#### TEXTAUSSCHNITT
Meggerdorf. Seit 21 Jahren ist Kai Nielsen mit Unterbrechungen Handball-Trainer. »Der Kai von 2002 und der von 2021 sind aber zwei völlig unterschiedliche Menschen«, sagt der Trainer des DHK Flensborg in seinem Garten in Meggerdorf.

»Mit 30 ist man nach Hause gegangen und hat geglaubt alles ist richtig. Ich bin eher nachdenklich geworden und versuche, mich zu reflektieren. Ich versuche auch, die Mannschaft in Problemlösungen einzubeziehen und sehe mich eher als Motivator«, erklärt der 54-Jährige, der früher als Trainer viel mehr vorgegeben und kritisiert habe. »Heute kritisiere ich wenig. Ich kann mich auch mehr freuen als vor 20 Jahren - ich kann mich unheimlich mitfreuen. Ich mag auch gerne nach dem Training oder Spiel mit den Spielern ein Bier trinken und über Gott und die Welt reden«, sagt Nielsen. Das gehe, ohne dass Autorität oder Leistungsgedanke leiden.
########
#### INHALT DES DATENSATZES
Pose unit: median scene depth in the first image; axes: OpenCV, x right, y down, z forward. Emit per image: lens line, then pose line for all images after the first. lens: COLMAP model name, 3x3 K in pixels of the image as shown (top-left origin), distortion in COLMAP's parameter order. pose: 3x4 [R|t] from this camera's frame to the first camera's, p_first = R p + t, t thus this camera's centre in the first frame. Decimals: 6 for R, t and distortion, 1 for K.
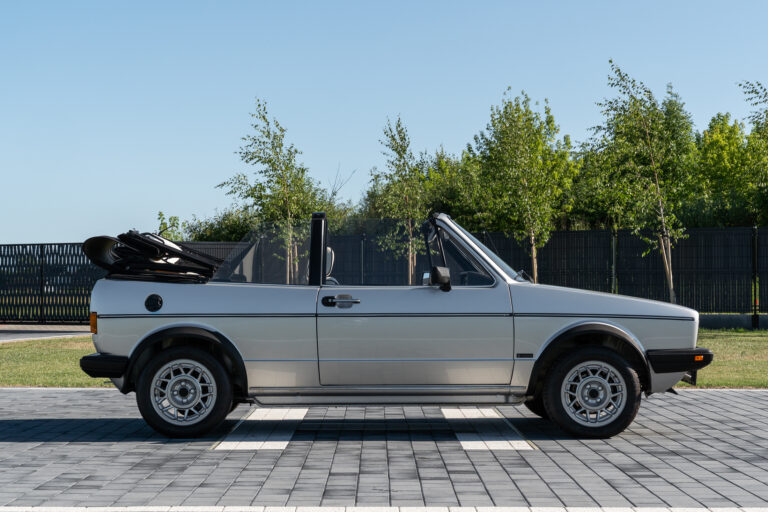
lens RADIAL K [[1606.0, 0, 385.5], [0, 1606.0, 219.7], [0, 0, 1]] dist [-0.028339, 0.379275]
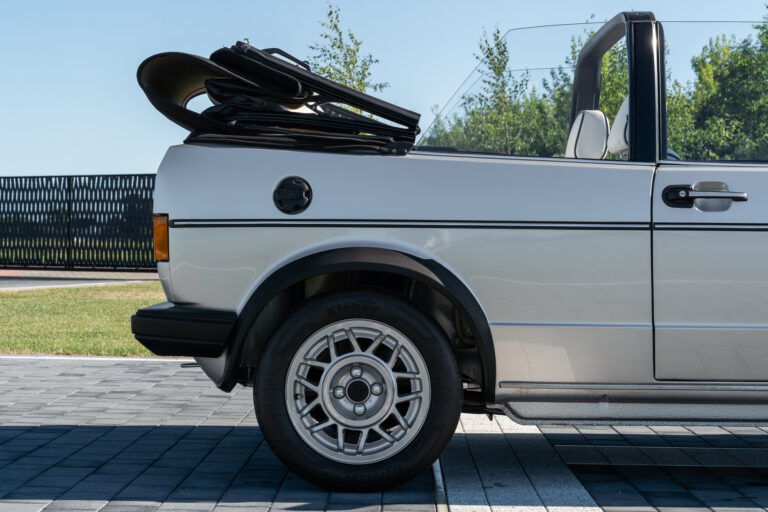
########
- AUFGABENSTELLUNG
Schreibe den Text über den Handballtrainer Kai Nielsen im gleichen Ton weiter und knüpfe dabei an seinen letzten Satz an.

- ERWARTETE ANTWORT
»Mir ist wichtig, das die Spieler eine glückliche Familie haben und freudestrahlend nach Hause kommen. Und ich weiß unterschiedliche Charaktere zu schätzen, mag es nicht so schablonenhaft. Spieler müssen auch nicht so denken wie ich«, betont Kai Nielsen, der sehr auf individuelle Bedürfnisse achtet. 

Der ehemalige Zweitliga-Handballer der HSG Tarp-Wanderup ist in Leck aufgewachsen. Der MTV war damals eine große Hausnummer im Handball. Der junge Kai spielte außerdem Fußball, er ritt und schwamm. 

Von 1984 bis 1987 absolvierte Nielsen seine Polizei-Hauptwachmeister-Ausbildung in Eutin. Von 1989 bis 1999 war er in Schleswig-Holstein beim Spezialeinsatzkommando (SEK) und verantwortlich für das Abseilen aus hohen Gebäuden, Hubschraubern oder Höhenrettung. »Ich habe in jungen Jahren viel Verantwortung gehabt«, sagt er.

Zugleich spielte er in Tarp Zweitliga-Handball. »Ich hatte einen tollen Chef und zu den Spielen frei. Ich habe mich dafür anderweitig eingebracht. Das war mir immer wichtig. Man muss auch einzahlen in den Topf. Nur nehmen geht nicht«, sagt Kai Nielsen. In dieser Zeit, 1993, lernte er seine Anne kennen, die er 2001 heiratete. 2000 wurde Tochter Hanna geboren, Sohnemann Johannes ist 18. Beide wohnen bei den Eltern.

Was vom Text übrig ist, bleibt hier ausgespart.